Po co fajni faceci zakładają kiecki, peruki i sztuczny biust, aby machać nim na scenie do muzyki z playbacku? Zadaję sobie to pytanie od pamiętnej Priscilli, ale tamten film o drag queens przynajmniej nie stawiał nachalnej tezy, że marzeniem gejów jest fikanie w kiecce na scenie lub przynajmniej oglądanie takich występów. Kto uwierzy w tę niewygodną dla mnie prawdę, łatwiej strawi ten film z wplecionym w fabułę konkursem drag queens, których występy ciągnęły się ponad naszą cierpliwość, więc parę razy zastosowaliśmy fast forward nic przy tym nie tracąc.

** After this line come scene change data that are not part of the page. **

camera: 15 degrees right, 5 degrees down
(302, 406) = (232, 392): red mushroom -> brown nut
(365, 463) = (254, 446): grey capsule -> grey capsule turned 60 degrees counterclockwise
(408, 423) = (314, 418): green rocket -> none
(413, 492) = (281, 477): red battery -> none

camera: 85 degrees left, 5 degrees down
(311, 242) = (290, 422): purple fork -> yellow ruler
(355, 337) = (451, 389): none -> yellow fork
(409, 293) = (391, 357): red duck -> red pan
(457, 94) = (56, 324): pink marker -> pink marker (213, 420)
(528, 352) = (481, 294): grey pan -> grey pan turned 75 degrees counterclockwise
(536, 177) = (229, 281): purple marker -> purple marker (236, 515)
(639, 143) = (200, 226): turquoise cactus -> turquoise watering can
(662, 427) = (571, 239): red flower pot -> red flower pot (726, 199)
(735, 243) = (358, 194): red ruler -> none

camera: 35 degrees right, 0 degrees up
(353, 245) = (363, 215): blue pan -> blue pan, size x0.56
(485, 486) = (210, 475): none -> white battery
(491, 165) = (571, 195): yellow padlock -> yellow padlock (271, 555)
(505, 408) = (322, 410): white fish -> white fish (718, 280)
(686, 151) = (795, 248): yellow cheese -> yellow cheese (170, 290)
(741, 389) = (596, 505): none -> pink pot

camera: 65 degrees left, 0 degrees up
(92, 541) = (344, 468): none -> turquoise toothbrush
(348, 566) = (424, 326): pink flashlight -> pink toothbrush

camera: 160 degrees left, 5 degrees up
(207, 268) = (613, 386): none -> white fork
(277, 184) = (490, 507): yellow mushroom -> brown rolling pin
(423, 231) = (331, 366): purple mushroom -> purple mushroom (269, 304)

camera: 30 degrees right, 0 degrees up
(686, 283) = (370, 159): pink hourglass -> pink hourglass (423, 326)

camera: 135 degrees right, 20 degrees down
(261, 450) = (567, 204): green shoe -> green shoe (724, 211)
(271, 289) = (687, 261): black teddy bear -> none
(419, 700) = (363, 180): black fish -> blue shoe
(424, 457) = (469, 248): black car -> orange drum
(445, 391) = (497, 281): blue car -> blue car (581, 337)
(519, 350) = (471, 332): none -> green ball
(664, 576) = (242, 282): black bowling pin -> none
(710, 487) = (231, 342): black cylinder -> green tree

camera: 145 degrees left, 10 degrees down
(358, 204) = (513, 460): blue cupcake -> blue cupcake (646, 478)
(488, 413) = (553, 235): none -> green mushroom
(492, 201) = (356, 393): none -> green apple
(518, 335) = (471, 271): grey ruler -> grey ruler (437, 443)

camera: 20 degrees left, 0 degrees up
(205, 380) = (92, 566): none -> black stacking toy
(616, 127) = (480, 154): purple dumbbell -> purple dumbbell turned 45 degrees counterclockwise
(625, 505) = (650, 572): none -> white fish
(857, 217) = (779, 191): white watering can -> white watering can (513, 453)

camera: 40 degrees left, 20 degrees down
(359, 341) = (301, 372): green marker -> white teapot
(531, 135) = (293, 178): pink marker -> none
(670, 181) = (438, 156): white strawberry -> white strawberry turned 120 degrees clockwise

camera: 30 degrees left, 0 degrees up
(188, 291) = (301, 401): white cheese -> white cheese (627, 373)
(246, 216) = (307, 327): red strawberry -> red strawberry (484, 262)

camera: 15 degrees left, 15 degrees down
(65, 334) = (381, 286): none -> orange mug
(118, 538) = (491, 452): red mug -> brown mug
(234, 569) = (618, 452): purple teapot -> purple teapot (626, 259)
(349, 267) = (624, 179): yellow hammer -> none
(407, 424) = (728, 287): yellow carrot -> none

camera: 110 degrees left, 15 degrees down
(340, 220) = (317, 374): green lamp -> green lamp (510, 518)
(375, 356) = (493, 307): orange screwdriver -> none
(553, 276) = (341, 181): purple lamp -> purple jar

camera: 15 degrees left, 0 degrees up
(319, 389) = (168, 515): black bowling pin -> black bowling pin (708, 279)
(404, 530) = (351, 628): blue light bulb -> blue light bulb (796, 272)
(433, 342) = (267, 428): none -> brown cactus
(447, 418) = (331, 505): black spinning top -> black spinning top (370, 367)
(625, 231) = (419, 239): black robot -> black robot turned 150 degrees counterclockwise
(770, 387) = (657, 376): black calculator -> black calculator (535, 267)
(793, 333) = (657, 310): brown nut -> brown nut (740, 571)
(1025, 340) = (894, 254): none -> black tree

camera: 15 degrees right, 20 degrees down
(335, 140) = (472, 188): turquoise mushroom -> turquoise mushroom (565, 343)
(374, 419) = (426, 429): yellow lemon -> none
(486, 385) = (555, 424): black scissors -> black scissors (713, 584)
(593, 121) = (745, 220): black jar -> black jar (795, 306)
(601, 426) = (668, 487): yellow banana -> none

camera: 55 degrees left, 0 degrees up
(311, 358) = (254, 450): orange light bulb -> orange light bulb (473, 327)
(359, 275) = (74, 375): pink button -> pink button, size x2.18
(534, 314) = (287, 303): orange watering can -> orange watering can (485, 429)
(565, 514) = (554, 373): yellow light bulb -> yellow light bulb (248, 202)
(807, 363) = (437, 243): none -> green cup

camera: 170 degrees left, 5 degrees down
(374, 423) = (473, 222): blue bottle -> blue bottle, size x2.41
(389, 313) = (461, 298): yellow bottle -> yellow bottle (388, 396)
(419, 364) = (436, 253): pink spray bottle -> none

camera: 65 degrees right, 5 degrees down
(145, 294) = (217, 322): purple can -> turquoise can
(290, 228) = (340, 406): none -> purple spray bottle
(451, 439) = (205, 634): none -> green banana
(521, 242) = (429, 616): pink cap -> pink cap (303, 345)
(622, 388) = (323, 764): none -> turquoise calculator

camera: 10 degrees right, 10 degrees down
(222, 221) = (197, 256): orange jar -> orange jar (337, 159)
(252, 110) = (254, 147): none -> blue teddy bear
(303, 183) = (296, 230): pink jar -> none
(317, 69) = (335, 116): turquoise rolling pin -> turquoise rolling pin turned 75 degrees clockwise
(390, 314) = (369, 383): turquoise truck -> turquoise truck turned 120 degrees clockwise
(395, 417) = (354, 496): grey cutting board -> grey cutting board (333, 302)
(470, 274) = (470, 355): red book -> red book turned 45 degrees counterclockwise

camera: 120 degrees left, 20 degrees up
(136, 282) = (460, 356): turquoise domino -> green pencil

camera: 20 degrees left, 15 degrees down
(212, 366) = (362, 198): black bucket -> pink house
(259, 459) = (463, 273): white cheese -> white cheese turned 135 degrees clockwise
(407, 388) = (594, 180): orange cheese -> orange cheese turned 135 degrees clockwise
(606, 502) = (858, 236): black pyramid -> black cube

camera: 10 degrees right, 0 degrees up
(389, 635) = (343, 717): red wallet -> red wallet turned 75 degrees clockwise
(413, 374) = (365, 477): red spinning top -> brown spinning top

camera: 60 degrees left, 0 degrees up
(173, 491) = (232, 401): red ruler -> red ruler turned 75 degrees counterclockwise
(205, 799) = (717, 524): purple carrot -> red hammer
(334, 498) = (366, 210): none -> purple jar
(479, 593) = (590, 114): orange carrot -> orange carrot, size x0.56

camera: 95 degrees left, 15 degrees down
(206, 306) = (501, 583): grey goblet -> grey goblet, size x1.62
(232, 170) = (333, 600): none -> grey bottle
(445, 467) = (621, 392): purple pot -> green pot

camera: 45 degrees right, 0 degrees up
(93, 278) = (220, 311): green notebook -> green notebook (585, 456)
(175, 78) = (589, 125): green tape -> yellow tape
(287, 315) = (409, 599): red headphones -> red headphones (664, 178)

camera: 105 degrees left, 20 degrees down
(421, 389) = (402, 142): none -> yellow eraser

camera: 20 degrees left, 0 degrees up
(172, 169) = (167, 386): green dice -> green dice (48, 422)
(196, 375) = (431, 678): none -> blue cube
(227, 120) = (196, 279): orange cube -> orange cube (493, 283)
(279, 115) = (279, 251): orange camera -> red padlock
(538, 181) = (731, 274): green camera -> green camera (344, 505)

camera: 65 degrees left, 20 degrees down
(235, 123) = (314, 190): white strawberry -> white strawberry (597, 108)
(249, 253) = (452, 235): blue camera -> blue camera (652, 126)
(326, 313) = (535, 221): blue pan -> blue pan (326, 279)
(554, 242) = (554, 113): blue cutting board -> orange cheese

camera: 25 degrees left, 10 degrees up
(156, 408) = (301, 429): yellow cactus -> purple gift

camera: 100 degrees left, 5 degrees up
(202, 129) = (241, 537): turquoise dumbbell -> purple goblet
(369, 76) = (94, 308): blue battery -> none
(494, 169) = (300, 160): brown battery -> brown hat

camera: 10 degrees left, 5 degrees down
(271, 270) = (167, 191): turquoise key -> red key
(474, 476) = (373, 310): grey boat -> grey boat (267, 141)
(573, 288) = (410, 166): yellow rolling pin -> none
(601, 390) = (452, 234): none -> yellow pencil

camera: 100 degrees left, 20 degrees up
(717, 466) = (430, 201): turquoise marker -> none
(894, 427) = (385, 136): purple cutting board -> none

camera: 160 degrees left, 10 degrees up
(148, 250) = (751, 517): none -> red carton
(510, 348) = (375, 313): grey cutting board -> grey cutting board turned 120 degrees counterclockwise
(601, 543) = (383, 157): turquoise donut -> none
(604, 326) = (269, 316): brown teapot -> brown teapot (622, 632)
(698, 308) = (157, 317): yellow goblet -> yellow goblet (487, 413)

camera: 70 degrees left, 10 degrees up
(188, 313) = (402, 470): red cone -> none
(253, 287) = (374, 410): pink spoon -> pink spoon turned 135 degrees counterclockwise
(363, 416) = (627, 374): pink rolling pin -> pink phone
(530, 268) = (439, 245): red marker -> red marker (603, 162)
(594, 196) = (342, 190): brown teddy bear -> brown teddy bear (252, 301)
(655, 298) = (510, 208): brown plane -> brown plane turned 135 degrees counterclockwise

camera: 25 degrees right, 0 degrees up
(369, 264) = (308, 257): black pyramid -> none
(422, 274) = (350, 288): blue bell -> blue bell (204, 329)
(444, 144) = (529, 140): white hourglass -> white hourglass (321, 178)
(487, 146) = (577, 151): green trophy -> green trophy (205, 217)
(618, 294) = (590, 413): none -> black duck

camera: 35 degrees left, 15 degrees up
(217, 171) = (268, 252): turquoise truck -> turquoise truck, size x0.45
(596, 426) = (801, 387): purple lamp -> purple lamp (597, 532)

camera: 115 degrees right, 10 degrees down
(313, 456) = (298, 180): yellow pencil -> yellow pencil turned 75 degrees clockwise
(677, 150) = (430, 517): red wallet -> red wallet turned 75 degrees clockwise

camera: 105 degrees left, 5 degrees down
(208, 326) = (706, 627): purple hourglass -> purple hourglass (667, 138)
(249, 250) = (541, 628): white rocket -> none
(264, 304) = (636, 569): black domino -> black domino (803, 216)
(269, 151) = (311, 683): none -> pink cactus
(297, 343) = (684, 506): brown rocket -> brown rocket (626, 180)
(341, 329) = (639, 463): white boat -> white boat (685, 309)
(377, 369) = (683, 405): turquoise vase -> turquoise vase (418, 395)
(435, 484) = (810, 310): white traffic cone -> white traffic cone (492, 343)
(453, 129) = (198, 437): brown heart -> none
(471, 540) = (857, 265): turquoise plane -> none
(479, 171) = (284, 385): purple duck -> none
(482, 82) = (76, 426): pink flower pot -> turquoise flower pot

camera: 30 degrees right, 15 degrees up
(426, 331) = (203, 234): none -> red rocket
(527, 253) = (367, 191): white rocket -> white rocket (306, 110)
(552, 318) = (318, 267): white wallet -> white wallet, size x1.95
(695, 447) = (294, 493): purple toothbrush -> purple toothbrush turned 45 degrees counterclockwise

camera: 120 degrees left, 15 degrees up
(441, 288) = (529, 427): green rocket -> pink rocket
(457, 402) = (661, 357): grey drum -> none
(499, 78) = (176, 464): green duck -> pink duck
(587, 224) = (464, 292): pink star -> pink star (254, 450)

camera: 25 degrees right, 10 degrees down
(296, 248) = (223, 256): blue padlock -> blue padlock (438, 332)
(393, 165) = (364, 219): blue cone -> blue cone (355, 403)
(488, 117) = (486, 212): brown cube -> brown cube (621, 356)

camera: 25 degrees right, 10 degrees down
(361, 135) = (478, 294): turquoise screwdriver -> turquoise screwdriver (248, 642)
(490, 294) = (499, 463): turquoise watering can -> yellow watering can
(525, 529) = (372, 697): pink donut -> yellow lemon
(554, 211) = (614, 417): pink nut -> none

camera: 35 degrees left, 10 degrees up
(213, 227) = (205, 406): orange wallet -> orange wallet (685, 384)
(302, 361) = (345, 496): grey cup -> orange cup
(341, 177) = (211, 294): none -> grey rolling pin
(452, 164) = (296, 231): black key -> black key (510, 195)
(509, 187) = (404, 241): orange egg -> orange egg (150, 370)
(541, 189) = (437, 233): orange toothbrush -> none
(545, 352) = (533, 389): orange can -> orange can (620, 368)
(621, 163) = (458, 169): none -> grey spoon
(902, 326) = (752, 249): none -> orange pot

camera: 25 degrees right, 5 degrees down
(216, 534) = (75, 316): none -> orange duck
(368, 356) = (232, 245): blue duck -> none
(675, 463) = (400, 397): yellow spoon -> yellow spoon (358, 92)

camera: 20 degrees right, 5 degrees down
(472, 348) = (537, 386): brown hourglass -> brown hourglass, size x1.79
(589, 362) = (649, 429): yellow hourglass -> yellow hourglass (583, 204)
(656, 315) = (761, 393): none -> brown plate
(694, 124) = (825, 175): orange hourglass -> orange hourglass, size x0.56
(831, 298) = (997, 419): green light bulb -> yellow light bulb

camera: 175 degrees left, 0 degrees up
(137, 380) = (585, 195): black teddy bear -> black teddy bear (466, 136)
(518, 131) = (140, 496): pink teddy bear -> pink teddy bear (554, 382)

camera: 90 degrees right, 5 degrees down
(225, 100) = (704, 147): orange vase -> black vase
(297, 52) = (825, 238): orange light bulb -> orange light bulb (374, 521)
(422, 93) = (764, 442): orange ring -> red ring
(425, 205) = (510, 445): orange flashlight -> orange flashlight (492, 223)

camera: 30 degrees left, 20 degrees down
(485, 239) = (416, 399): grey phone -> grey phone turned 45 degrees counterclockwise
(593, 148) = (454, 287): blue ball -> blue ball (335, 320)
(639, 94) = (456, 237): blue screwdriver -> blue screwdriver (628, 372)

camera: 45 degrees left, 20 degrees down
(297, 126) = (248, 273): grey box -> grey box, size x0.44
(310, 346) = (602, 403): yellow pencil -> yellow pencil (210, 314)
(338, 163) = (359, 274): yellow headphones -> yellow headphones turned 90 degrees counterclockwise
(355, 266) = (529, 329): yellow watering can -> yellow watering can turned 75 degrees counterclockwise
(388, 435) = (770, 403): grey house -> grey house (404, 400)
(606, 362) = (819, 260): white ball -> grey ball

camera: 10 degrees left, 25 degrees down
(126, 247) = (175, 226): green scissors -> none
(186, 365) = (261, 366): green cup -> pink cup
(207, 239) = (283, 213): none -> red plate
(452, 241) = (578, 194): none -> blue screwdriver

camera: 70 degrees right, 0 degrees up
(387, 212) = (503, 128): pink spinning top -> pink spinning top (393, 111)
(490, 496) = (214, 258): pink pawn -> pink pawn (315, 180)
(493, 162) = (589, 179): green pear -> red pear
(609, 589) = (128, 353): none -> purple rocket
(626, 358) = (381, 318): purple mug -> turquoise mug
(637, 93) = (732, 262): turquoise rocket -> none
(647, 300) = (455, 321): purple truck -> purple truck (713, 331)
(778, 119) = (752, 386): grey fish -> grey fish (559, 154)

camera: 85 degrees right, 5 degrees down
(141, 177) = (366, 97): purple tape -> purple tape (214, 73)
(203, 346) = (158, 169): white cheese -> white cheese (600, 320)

Akcja skupia się na młodocianych gejach. Connorowi spodobał się Devin, nowy towar w klubie, ale ma na niego ochotę również Edwin, bardziej dlatego, aby odegrać się na Connorze za sprawki z przeszłości. Widzimy jasno, że Connor i Devin są dla siebie stworzeni, że chodzi o tę prawdziwą miłość, nie jednokrotne dymanko, ale między ustami a brzegiem pucharu bohaterowie muszą trochę odcierpieć. Widz też cierpi niestety, bo oprócz występów drag queens mamy jeszcze tanią realizację i nieudolne dowcipy w wykonaniu scenicznych prezenterek. Taka, zdaje się, była intencja twórców, ale niestety objęła całość filmu.